The dispatch center receives more than 33,000 calls each year, according to Pezzullo.

Township Council Vice President Antoinette Dinuzzo said, “Our system is broken. This is a very, very, very serious discussion. We have spoken to many people, listened to reports and it is in our best interest in the community knowing lives depend on this discussion.”

During the meeting, Mayor Jonathan Hornik accepted a $50,000 donation from the Ray Catena automobile dealerships.

The funds provided by Ray Catena will be used for the purchase of public safety radios, according to Business Administrator, Jonathan Capp, who said the $50,000 would be divided as follows: Township of Marlboro, Division of Police, $25,000; Board of Fire Commissioners, Fire District No. 1, $8,333; Board of Fire Commissioners, Fire District No. 2, $8,333; and Board of Fire Commissioners, Fire District No. 3, $8,333.

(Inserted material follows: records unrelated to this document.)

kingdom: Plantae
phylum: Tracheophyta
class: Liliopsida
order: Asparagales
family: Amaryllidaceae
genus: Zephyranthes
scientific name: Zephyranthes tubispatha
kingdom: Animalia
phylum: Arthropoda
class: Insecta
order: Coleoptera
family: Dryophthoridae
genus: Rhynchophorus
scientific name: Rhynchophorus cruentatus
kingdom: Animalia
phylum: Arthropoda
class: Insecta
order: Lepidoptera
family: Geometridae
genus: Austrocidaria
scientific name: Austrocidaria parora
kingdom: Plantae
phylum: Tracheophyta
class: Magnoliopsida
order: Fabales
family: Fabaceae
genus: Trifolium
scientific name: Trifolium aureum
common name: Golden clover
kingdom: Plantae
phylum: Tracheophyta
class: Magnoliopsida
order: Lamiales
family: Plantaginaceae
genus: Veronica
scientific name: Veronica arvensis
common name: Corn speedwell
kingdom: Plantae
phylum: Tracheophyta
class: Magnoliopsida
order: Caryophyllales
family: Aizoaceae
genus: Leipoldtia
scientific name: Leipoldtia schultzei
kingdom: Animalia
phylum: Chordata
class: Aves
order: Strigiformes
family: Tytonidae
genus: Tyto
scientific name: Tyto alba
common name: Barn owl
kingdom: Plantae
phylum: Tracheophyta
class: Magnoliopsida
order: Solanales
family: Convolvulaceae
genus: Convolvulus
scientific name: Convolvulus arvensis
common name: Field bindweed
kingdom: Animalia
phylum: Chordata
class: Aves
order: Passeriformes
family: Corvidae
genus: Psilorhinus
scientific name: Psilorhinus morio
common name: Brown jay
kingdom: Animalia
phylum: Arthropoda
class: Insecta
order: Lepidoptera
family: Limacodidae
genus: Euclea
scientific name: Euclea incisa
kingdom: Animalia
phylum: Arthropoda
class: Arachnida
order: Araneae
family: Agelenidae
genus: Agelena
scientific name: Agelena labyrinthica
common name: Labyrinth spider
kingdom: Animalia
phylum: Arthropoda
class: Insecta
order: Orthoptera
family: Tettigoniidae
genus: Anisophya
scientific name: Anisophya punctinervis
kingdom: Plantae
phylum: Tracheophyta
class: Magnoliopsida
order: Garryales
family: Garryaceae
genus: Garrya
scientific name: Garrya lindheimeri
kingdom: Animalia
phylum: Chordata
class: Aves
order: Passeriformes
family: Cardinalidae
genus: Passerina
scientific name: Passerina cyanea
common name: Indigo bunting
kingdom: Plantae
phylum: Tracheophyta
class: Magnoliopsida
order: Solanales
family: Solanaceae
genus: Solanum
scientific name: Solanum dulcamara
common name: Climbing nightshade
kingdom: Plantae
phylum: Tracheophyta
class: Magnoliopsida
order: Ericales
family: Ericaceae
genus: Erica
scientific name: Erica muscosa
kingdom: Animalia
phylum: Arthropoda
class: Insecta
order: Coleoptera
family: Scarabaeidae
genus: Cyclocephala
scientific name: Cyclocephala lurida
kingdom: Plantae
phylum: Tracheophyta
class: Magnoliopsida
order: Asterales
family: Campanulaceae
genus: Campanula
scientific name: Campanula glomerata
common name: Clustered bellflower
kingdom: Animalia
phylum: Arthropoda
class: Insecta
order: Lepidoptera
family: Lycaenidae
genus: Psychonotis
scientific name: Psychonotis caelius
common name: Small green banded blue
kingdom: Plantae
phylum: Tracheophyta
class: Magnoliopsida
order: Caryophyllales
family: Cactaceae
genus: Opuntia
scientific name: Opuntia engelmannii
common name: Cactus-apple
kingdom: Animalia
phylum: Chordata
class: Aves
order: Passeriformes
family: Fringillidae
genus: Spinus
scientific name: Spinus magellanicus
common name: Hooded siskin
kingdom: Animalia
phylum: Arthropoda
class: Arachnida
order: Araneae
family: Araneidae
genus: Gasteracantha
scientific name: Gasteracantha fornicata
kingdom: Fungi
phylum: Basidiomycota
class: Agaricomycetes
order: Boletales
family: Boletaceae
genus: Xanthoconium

The council members passed the two resolutions that will allow the police dispatch unit to update its equipment to current standards and to retain those services within the community, rather than shifting the responsibility to the county operation.

The upgrades will include new IT based consoles for dispatch; a new radio system; 128 mobile units; new cell tower infrastructure for better penetration; replacing computers in the dispatch center which will allow Marlboro to openly share information with the county; and building a disaster recovery site.

In case of an emergency, such as a power outage resulting from a natural disaster, the disaster recovery site will be used as an additional center for dispatchers to go to answer calls from Marlboro and overflow calls from the county.